_Tarefa 1_: Organize como uma lista JSON de strings, uma para cada linha e sem as linhas em branco, o trecho das entradas que vai da linha que contém "Number of cucumber pieces in the bowl: 36" até a última linha das entradas, incluindo as duas pontas.

_Texto para leitura_:
'Trabalho bem feito coloca aluno no lugar do outro' - PORVIR
Crédito: Ponsulak / Fotolia.com

Diário de Inovações

‘Trabalho bem feito coloca aluno no lugar do outro’

Professor Tiago Tristão Artero, de Campo Grande (MS), conta como alia educação física e pedagogia sociocultural para formar cidadãos

por Tiago Tristão Artero ilustração relógio 21 de janeiro de 2015

As aulas de educação física que ministro são baseadas em uma perspectiva que considera aspectos da pedagogia sociocultural e da neurociência, dentro da área da psicomotricidade. Avalio os alunos quanto a sua capacidade de utilizar toda a bagagem motora, cognitiva e social impressa em seus movimentos e oriento os que apresentam déficit durante situações diferentes da aula.

No bairro de Vila Nhanhá, em Campo Grande (MS), onde trabalho na Escola Municipal Brígida Ferraz, há muitas famílias de presidiários ou de ex-presidiários. A questão do ambiente familiar a gente não tem como mudar, mas o comportamento na escola serve como referência para a criança. Pelo menos em algumas horas do dia, ela consegue saber que existem regras, que o professor é o mediador e que vai interferir em diversas situações.

_Dados fornecidos_:
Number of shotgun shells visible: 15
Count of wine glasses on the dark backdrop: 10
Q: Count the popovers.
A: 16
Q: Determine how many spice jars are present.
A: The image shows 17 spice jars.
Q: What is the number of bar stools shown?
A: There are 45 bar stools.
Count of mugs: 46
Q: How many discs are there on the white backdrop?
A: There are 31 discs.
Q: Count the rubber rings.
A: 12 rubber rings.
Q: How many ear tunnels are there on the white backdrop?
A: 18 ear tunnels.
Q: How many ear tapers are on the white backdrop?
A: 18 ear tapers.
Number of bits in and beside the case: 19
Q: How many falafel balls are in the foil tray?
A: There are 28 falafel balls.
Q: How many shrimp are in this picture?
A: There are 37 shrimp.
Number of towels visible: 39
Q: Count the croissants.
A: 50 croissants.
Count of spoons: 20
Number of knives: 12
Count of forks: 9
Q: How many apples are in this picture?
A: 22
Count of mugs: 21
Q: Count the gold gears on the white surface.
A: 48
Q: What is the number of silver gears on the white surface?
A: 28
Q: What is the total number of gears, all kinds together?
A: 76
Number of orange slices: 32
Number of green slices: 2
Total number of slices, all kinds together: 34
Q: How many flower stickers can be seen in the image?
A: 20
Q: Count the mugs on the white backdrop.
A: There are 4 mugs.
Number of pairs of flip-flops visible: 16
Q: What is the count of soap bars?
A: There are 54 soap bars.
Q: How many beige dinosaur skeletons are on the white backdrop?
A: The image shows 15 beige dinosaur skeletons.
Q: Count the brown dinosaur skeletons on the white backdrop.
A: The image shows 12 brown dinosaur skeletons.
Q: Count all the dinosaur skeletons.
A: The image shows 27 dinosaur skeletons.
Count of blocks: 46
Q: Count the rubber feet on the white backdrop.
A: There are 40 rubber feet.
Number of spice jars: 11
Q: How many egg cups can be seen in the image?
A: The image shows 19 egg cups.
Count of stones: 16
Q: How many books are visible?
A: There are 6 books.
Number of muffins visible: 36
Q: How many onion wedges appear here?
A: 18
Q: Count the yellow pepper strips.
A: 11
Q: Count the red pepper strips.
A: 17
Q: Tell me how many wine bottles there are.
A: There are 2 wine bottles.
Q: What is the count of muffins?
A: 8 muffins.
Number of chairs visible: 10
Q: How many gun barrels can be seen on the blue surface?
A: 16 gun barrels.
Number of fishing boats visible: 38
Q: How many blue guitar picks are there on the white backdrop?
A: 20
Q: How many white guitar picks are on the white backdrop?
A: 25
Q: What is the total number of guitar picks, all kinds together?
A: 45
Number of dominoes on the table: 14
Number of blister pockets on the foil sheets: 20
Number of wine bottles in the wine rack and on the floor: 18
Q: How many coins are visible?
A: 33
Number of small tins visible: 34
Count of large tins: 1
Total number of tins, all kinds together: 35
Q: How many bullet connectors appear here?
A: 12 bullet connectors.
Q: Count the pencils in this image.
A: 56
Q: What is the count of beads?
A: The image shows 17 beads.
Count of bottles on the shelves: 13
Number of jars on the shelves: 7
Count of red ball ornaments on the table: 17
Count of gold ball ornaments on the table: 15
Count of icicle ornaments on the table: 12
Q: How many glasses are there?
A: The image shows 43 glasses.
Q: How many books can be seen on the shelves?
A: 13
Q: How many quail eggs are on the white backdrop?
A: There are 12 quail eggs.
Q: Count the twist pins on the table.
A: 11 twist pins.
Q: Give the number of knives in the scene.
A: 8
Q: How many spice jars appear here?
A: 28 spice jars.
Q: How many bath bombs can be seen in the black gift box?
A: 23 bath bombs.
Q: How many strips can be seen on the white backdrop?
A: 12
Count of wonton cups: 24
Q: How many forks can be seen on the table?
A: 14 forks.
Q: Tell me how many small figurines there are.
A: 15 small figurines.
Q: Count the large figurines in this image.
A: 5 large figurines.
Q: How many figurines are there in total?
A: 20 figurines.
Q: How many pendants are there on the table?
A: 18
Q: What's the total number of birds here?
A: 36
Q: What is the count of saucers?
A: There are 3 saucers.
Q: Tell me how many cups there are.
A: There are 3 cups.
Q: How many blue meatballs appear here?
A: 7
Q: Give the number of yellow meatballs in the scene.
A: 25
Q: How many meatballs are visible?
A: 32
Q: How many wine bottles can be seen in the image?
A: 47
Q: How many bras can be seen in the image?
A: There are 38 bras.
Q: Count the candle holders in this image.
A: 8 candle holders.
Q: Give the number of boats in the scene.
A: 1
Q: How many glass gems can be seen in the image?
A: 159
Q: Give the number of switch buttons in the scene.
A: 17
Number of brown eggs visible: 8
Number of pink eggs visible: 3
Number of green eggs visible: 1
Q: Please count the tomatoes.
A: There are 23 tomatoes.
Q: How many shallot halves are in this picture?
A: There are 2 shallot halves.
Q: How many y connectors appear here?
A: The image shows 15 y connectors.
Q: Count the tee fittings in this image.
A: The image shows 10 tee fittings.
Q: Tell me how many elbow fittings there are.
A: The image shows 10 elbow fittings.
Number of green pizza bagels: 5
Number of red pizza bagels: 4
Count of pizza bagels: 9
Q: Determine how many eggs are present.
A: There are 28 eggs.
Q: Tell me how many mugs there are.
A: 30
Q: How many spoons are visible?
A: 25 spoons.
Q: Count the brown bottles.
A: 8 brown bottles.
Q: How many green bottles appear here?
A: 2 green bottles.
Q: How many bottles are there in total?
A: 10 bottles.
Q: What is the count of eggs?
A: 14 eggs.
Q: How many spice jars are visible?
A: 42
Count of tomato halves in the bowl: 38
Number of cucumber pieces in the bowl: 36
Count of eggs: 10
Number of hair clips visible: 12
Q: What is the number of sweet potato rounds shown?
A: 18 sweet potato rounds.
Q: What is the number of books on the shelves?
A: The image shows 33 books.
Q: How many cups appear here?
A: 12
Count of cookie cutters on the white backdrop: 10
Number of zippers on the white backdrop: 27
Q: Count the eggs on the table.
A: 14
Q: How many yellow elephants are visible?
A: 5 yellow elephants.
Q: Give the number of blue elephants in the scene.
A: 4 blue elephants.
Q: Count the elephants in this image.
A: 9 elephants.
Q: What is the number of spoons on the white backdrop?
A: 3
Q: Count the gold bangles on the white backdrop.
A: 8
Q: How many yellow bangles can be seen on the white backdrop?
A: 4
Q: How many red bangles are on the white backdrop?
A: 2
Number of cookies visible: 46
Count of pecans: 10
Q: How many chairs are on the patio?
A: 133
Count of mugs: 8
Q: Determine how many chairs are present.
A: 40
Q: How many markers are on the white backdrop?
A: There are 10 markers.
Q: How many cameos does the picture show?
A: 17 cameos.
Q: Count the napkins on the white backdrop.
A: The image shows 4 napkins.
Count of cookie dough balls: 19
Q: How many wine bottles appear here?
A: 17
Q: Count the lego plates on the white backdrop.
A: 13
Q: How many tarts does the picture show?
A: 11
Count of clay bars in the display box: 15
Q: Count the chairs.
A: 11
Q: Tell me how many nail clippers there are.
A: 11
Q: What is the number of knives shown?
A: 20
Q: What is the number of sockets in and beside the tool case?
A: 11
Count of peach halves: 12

_Tarefa 2_:
Responda com base no relato do professor:
(a) Em que bairro de Campo Grande fica a escola onde ele trabalha?
(b) Qual é o nome dessa escola?
(c) Em que data o relato foi publicado?

_Resposta escrita 1_:
[
  "Number of cucumber pieces in the bowl: 36",
  "Count of eggs: 10",
  "Number of hair clips visible: 12",
  "Q: What is the number of sweet potato rounds shown?",
  "A: 18 sweet potato rounds.",
  "Q: What is the number of books on the shelves?",
  "A: The image shows 33 books.",
  "Q: How many cups appear here?",
  "A: 12",
  "Count of cookie cutters on the white backdrop: 10",
  "Number of zippers on the white backdrop: 27",
  "Q: Count the eggs on the table.",
  "A: 14",
  "Q: How many yellow elephants are visible?",
  "A: 5 yellow elephants.",
  "Q: Give the number of blue elephants in the scene.",
  "A: 4 blue elephants.",
  "Q: Count the elephants in this image.",
  "A: 9 elephants.",
  "Q: What is the number of spoons on the white backdrop?",
  "A: 3",
  "Q: Count the gold bangles on the white backdrop.",
  "A: 8",
  "Q: How many yellow bangles can be seen on the white backdrop?",
  "A: 4",
  "Q: How many red bangles are on the white backdrop?",
  "A: 2",
  "Number of cookies visible: 46",
  "Count of pecans: 10",
  "Q: How many chairs are on the patio?",
  "A: 133",
  "Count of mugs: 8",
  "Q: Determine how many chairs are present.",
  "A: 40",
  "Q: How many markers are on the white backdrop?",
  "A: There are 10 markers.",
  "Q: How many cameos does the picture show?",
  "A: 17 cameos.",
  "Q: Count the napkins on the white backdrop.",
  "A: The image shows 4 napkins.",
  "Count of cookie dough balls: 19",
  "Q: How many wine bottles appear here?",
  "A: 17",
  "Q: Count the lego plates on the white backdrop.",
  "A: 13",
  "Q: How many tarts does the picture show?",
  "A: 11",
  "Count of clay bars in the display box: 15",
  "Q: Count the chairs.",
  "A: 11",
  "Q: Tell me how many nail clippers there are.",
  "A: 11",
  "Q: What is the number of knives shown?",
  "A: 20",
  "Q: What is the number of sockets in and beside the tool case?",
  "A: 11",
  "Count of peach halves: 12"
]

_Resposta escrita 2_:
(a) Vila Nhanhá.
(b) Escola Municipal Brígida Ferraz.
(c) 21 de janeiro de 2015.